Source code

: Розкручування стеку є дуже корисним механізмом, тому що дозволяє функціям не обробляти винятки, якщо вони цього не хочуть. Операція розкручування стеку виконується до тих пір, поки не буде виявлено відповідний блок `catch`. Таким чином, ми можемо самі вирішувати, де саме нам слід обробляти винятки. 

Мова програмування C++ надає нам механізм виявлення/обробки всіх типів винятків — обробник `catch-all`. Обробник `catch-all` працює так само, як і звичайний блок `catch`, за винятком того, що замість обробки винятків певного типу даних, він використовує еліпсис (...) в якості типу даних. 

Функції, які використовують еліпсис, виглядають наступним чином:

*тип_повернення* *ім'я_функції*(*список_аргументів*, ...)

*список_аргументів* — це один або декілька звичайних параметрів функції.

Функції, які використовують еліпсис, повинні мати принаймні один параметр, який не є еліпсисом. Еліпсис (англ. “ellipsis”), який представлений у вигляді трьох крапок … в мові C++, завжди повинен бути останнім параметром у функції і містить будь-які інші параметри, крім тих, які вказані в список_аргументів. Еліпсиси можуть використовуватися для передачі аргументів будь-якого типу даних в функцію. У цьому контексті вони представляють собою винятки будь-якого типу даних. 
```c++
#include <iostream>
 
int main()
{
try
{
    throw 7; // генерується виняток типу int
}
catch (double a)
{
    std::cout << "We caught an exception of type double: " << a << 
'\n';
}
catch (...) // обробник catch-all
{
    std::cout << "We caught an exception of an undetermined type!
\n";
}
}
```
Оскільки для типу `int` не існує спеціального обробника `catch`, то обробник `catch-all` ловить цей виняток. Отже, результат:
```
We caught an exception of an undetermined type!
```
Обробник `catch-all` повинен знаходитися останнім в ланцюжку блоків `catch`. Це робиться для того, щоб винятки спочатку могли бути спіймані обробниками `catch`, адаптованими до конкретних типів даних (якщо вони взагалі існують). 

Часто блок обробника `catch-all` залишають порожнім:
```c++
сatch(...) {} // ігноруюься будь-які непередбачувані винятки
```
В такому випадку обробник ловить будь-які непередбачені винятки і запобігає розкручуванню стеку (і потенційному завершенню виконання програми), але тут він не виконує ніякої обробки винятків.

Your assignment = In the listing, return each line containing the string "catch".

The completed task =
: Розкручування стеку є дуже корисним механізмом, тому що дозволяє функціям не обробляти винятки, якщо вони цього не хочуть. Операція розкручування стеку виконується до тих пір, поки не буде виявлено відповідний блок `catch`. Таким чином, ми можемо самі вирішувати, де саме нам слід обробляти винятки. 
Мова програмування C++ надає нам механізм виявлення/обробки всіх типів винятків — обробник `catch-all`. Обробник `catch-all` працює так само, як і звичайний блок `catch`, за винятком того, що замість обробки винятків певного типу даних, він використовує еліпсис (...) в якості типу даних. 
catch (double a)
catch (...) // обробник catch-all
Оскільки для типу `int` не існує спеціального обробника `catch`, то обробник `catch-all` ловить цей виняток. Отже, результат:
Обробник `catch-all` повинен знаходитися останнім в ланцюжку блоків `catch`. Це робиться для того, щоб винятки спочатку могли бути спіймані обробниками `catch`, адаптованими до конкретних типів даних (якщо вони взагалі існують). 
Часто блок обробника `catch-all` залишають порожнім:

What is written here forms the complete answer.